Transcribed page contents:
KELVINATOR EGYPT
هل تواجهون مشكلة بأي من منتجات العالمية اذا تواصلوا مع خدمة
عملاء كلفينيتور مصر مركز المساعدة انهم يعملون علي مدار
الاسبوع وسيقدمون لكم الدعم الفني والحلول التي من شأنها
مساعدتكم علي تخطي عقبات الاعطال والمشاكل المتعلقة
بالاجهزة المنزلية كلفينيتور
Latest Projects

» What is needed:
In the records, which lines mention the word "كلفينيتور"? Copy those lines.

» Written reply:
عملاء كلفينيتور مصر مركز المساعدة انهم يعملون علي مدار
بالاجهزة المنزلية كلفينيتور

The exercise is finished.